━━━━━ DATA PROVIDED ━━━━━

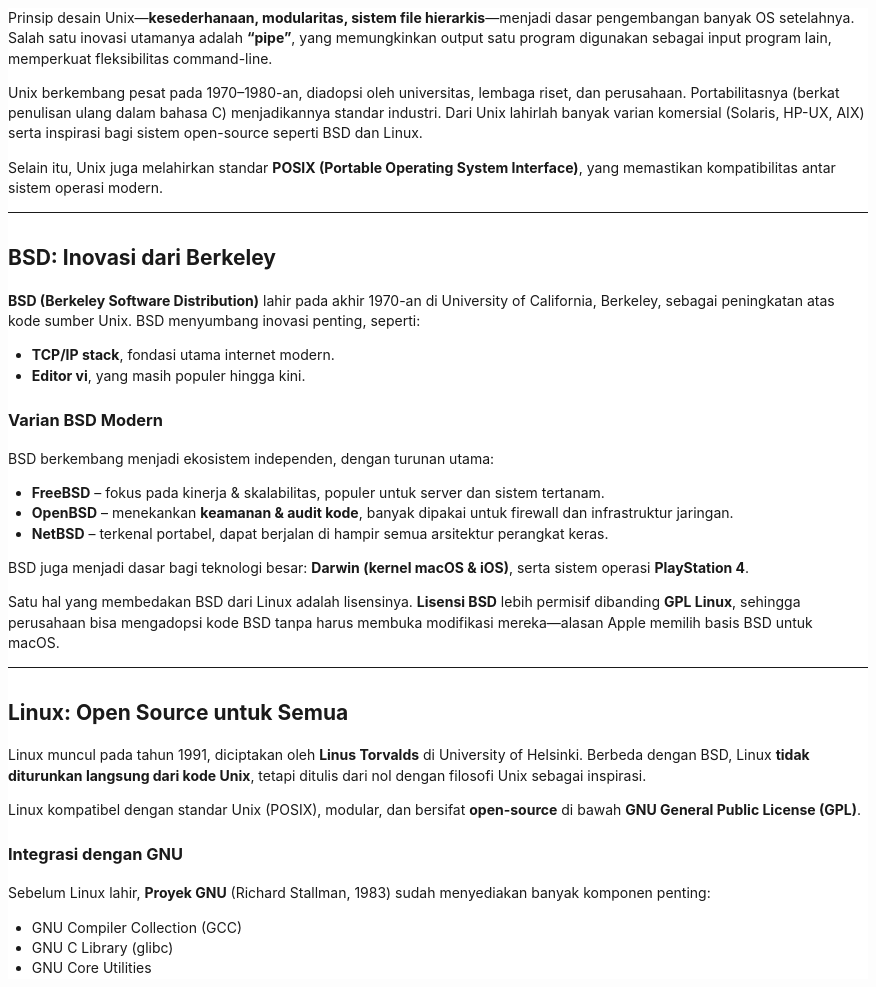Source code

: Prinsip desain Unix—**kesederhanaan, modularitas, sistem file hierarkis**—menjadi dasar pengembangan banyak OS setelahnya. Salah satu inovasi utamanya adalah **“pipe”**, yang memungkinkan output satu program digunakan sebagai input program lain, memperkuat fleksibilitas command-line.  

Unix berkembang pesat pada 1970–1980-an, diadopsi oleh universitas, lembaga riset, dan perusahaan. Portabilitasnya (berkat penulisan ulang dalam bahasa C) menjadikannya standar industri. Dari Unix lahirlah banyak varian komersial (Solaris, HP-UX, AIX) serta inspirasi bagi sistem open-source seperti BSD dan Linux.  

Selain itu, Unix juga melahirkan standar **POSIX (Portable Operating System Interface)**, yang memastikan kompatibilitas antar sistem operasi modern.  

---

## **BSD: Inovasi dari Berkeley**  

**BSD (Berkeley Software Distribution)** lahir pada akhir 1970-an di University of California, Berkeley, sebagai peningkatan atas kode sumber Unix. BSD menyumbang inovasi penting, seperti:  

- **TCP/IP stack**, fondasi utama internet modern.  
- **Editor vi**, yang masih populer hingga kini.  

### **Varian BSD Modern**  
BSD berkembang menjadi ekosistem independen, dengan turunan utama:  

- **FreeBSD** – fokus pada kinerja & skalabilitas, populer untuk server dan sistem tertanam.  
- **OpenBSD** – menekankan **keamanan & audit kode**, banyak dipakai untuk firewall dan infrastruktur jaringan.  
- **NetBSD** – terkenal portabel, dapat berjalan di hampir semua arsitektur perangkat keras.  

BSD juga menjadi dasar bagi teknologi besar: **Darwin (kernel macOS & iOS)**, serta sistem operasi **PlayStation 4**.  

Satu hal yang membedakan BSD dari Linux adalah lisensinya. **Lisensi BSD** lebih permisif dibanding **GPL Linux**, sehingga perusahaan bisa mengadopsi kode BSD tanpa harus membuka modifikasi mereka—alasan Apple memilih basis BSD untuk macOS.  

---

## **Linux: Open Source untuk Semua**  

Linux muncul pada tahun 1991, diciptakan oleh **Linus Torvalds** di University of Helsinki. Berbeda dengan BSD, Linux **tidak diturunkan langsung dari kode Unix**, tetapi ditulis dari nol dengan filosofi Unix sebagai inspirasi.  

Linux kompatibel dengan standar Unix (POSIX), modular, dan bersifat **open-source** di bawah **GNU General Public License (GPL)**.  

### **Integrasi dengan GNU**  
Sebelum Linux lahir, **Proyek GNU** (Richard Stallman, 1983) sudah menyediakan banyak komponen penting:  
- GNU Compiler Collection (GCC)  
- GNU C Library (glibc)  
- GNU Core Utilities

━━━━━

Only those lines of the entries above that run from the line containing "Unix berkembang pesat" to the line containing "BSD juga menjadi", both included, should be transcribed exactly.

*TASK SOLUTION:*
Unix berkembang pesat pada 1970–1980-an, diadopsi oleh universitas, lembaga riset, dan perusahaan. Portabilitasnya (berkat penulisan ulang dalam bahasa C) menjadikannya standar industri. Dari Unix lahirlah banyak varian komersial (Solaris, HP-UX, AIX) serta inspirasi bagi sistem open-source seperti BSD dan Linux.  

Selain itu, Unix juga melahirkan standar **POSIX (Portable Operating System Interface)**, yang memastikan kompatibilitas antar sistem operasi modern.  

---

## **BSD: Inovasi dari Berkeley**  

**BSD (Berkeley Software Distribution)** lahir pada akhir 1970-an di University of California, Berkeley, sebagai peningkatan atas kode sumber Unix. BSD menyumbang inovasi penting, seperti:  

- **TCP/IP stack**, fondasi utama internet modern.  
- **Editor vi**, yang masih populer hingga kini.  

### **Varian BSD Modern**  
BSD berkembang menjadi ekosistem independen, dengan turunan utama:  

- **FreeBSD** – fokus pada kinerja & skalabilitas, populer untuk server dan sistem tertanam.  
- **OpenBSD** – menekankan **keamanan & audit kode**, banyak dipakai untuk firewall dan infrastruktur jaringan.  
- **NetBSD** – terkenal portabel, dapat berjalan di hampir semua arsitektur perangkat keras.  

BSD juga menjadi dasar bagi teknologi besar: **Darwin (kernel macOS & iOS)**, serta sistem operasi **PlayStation 4**.  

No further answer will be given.